(Beginning of ENTRIES PROVIDED)
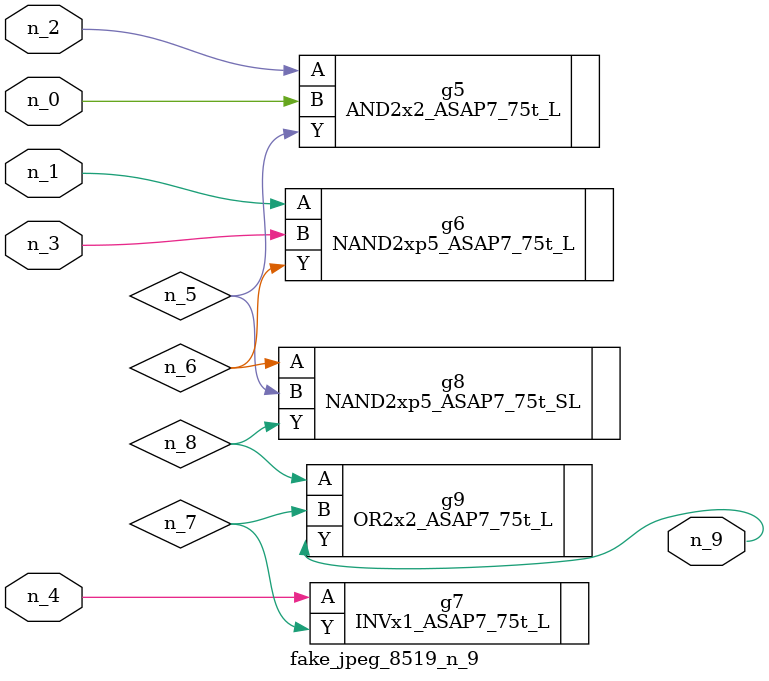
<source format=v>
module fake_jpeg_8519_n_9 (n_3, n_2, n_1, n_0, n_4, n_9);

input n_3;
input n_2;
input n_1;
input n_0;
input n_4;

output n_9;

wire n_8;
wire n_6;
wire n_5;
wire n_7;

AND2x2_ASAP7_75t_L g5 ( 
.A(n_2),
.B(n_0),
.Y(n_5)
);

NAND2xp5_ASAP7_75t_L g6 ( 
.A(n_1),
.B(n_3),
.Y(n_6)
);

INVx1_ASAP7_75t_L g7 ( 
.A(n_4),
.Y(n_7)
);

NAND2xp5_ASAP7_75t_SL g8 ( 
.A(n_6),
.B(n_5),
.Y(n_8)
);

OR2x2_ASAP7_75t_L g9 ( 
.A(n_8),
.B(n_7),
.Y(n_9)
);


endmodule
</source>
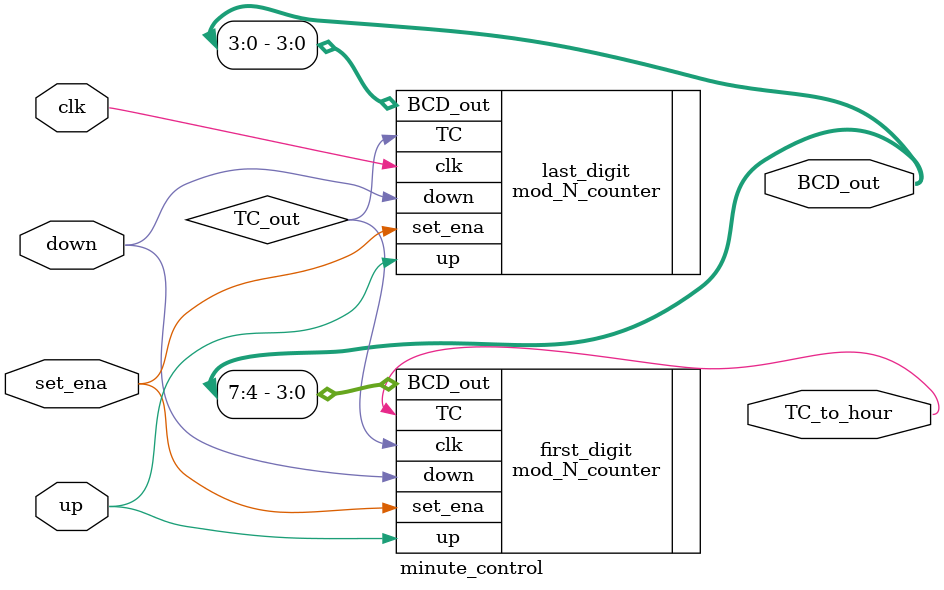
<source format=v>
module minute_control(clk, set_ena, up, down, BCD_out, TC_to_hour);
	input clk;
	input set_ena;
	input up;
	input down;
	output [7:0]BCD_out;
	output TC_to_hour;
	
	wire TC_out;
	mod_N_counter #(.MODE_N(10)) last_digit		
		(.clk(clk), .set_ena(set_ena), .up(up), .down(down), .BCD_out(BCD_out[3:0]), .TC(TC_out));
	mod_N_counter #(.MODE_N(6)) first_digit
		(.clk(TC_out), .set_ena(set_ena), .up(up), .down(down), .BCD_out(BCD_out[7:4]), .TC(TC_to_hour));
	
endmodule 
</source>
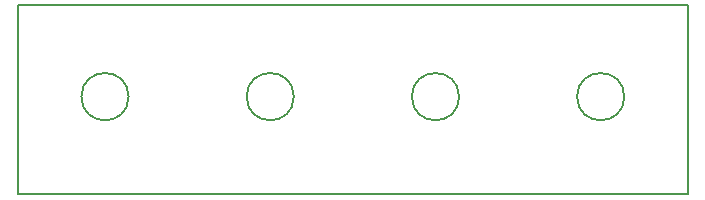
<source format=gbr>
%TF.GenerationSoftware,KiCad,Pcbnew,(6.0.11)*%
%TF.CreationDate,2024-04-14T00:29:43+01:00*%
%TF.ProjectId,RJ21_RJ45_PRIMARY_BREAKOUT_INSULATOR,524a3231-5f52-44a3-9435-5f5052494d41,rev?*%
%TF.SameCoordinates,Original*%
%TF.FileFunction,Profile,NP*%
%FSLAX46Y46*%
G04 Gerber Fmt 4.6, Leading zero omitted, Abs format (unit mm)*
G04 Created by KiCad (PCBNEW (6.0.11)) date 2024-04-14 00:29:43*
%MOMM*%
%LPD*%
G01*
G04 APERTURE LIST*
%TA.AperFunction,Profile*%
%ADD10C,0.150000*%
%TD*%
G04 APERTURE END LIST*
D10*
X171605000Y-88850000D02*
G75*
G03*
X171605000Y-88850000I-2000000J0D01*
G01*
X185595000Y-88850000D02*
G75*
G03*
X185595000Y-88850000I-2000000J0D01*
G01*
X157615000Y-88850000D02*
G75*
G03*
X157615000Y-88850000I-2000000J0D01*
G01*
X143625000Y-88850000D02*
G75*
G03*
X143625000Y-88850000I-2000000J0D01*
G01*
X134235000Y-81120000D02*
X190985000Y-81120000D01*
X190985000Y-81120000D02*
X190985000Y-97120000D01*
X190985000Y-97120000D02*
X134235000Y-97120000D01*
X134235000Y-97120000D02*
X134235000Y-81120000D01*
M02*

</source>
(End of ENTRIES PROVIDED)
→ **EXERCISE OBJECTIVE**
A single number is the expected answer: how many lines of the records above contain the word "LIST".

→ **YOUR SOLUTION**
2